# a good shop in delhi nehru place



## navrajyadav (Jul 29, 2008)

friends tell me some good shop in nehru place.


----------



## forever (Jul 30, 2008)

Advantage
Smc International
Thats all you need


----------



## asingh (Jul 30, 2008)

SMC International
B-10 and B-11 Meghdoot Bldg, 94 Nehru Place.

Good for Motherboards, GPU, CPU, Cabinets, RAM


----------



## xbonez (Jul 30, 2008)

my faves, Computer Empire, SMC Intl, RR Systems and Cost to Cost


----------



## asingh (Jul 30, 2008)

RR systems is good too...but one rule for Nehru Place "never listen to the salesmen/saleswomen". Do your own research..from places like this..get the exact part number....and get that part. Never ask "Nehru Placers" for recommendations....!!!!! And at times..they say "do not take a receipt...you can save on VAT". *Carefull...*


----------



## cooldip10 (Jul 30, 2008)

asigh said:


> RR systems is good too...but one rule for Nehru Place "never listen to the salesmen/saleswomen". Do your own research..from places like this..get the exact part number....and get that part. Never ask "Nehru Placers" for recommendations....!!!!! And at times..they say "do not take a receipt...you can save on VAT". *Carefull...*



* + 1 *

Do your own research before buying any part. Don't be in a rush and buy something in your first shop..

some experience:
My friend got his ipod video for Rs 6700/- with receipt but he started with around Rs 9K


----------



## Plasma_Snake (Jul 30, 2008)

I'm not from Delhi but since my city is only 100KM away from it, I prefer to shop from Nehru Place. Shops that I prefer are Empire and Cost To Cost. I bought my Creative T6060 and GPU from Cost To Cost.
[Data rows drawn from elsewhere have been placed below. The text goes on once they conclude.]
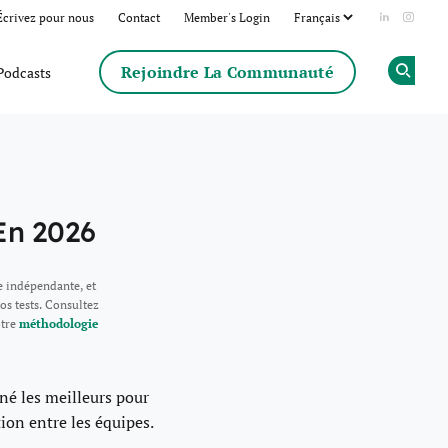
Écrivez pour nous
Contact
Member's Login
Add us on
Follow
Rejoindre La Communauté
Podcasts
Op
 En 2026
e indépendante, et
os tests. Consultez
otre
méthodologie
nné les meilleurs pour
tion entre les équipes.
I got the speakers for 4K(including VAT) from Cost To Cost back in 2007. Recently I bought a Seagate 160GB HDD from there,all billed.


----------



## asingh (Jul 30, 2008)

cooldip10 said:


> * + 1 *
> 
> some experience:
> My friend got his ipod video for Rs 6700/- with receipt but he started with around Rs 9K


 
You mean he bargained..down...and still got a receipt..???


----------



## prateek_san (Jul 30, 2008)

SMC is good.. u can get most of the products....but the cost is bit high then others...


----------



## navrajyadav (Jul 31, 2008)

thanks friends for the great advice.


----------



## xbonez (Jul 31, 2008)

yeah ... never ask the salesmen to 'reccomend' you the best mobo, procy, GPU etc. they won't tell you the best, they'll just tell you what does not sell so they can empty their shelves


----------



## cooldip10 (Aug 2, 2008)

asigh said:


> You mean he bargained..down...and still got a receipt..???
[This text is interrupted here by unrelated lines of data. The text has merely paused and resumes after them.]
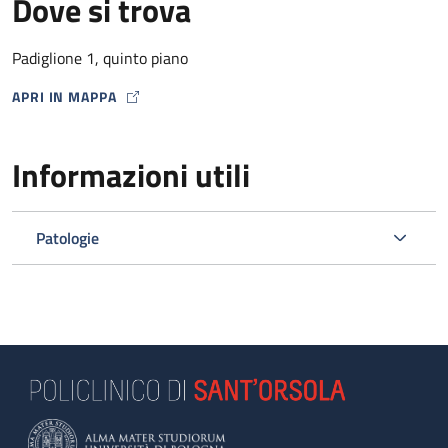
Dove si trova
Padiglione 1, quinto piano
APRI IN MAPPA
MAP ICON
Informazioni utili
Patologie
Yes Sir.. Absolutely.. With receipt..

But he damaged his ipod while walking in heavy rain..


----------



## asingh (Aug 3, 2008)

cooldip10 said:


> Yes Sir.. Absolutely.. With receipt..
> 
> But he damaged his ipod while walking in heavy rain..



Good bargain -- bad weather..!


----------



## Log_net2 (Aug 3, 2008)

i saved this page for future reference,thanks to you all.


----------



## spindoc (Aug 4, 2008)

xbonez said:


> my faves, Computer Empire, SMC Intl, RR Systems and Cost to Cost


*+1
*cant vouch for R R Systems, but the rest r top notch shops, they are well stocked with new and good products.


----------



## austinium (Aug 4, 2008)

Computer Empire & Cost to Cost get my vote, regardless of where you buy your stuff from remember to try 4-5 different stores before settling for one with the lowest price & bill, some stores like Cost 2 Cost have their rate list pasted on the walls, with others ask for an estimate. Always Always get proper bills, np mein kaatne waalon ki koi kami nahi hain.


----------



## asingh (Aug 5, 2008)

austinium said:


> Always Always get proper bills, np mein kaatne waalon ki koi kami nahi hain.


 

So true...Nehru Place is like that. Lots of bad practices going on for sales, re-sales. 

Honestly speaking..I buy all my parts from there..but am "always" scared....that it might not work..or some fault is there. Its a huge maze...lots of shops....lots of heat..lots of pan spit...tons of computer parts....


----------



## Plasma_Snake (Aug 5, 2008)

If someone can then please tell me the price of both Corsair TX750 PSU and HD 4850 in Nehru Place, Delhi and if possible then Dealer too.


----------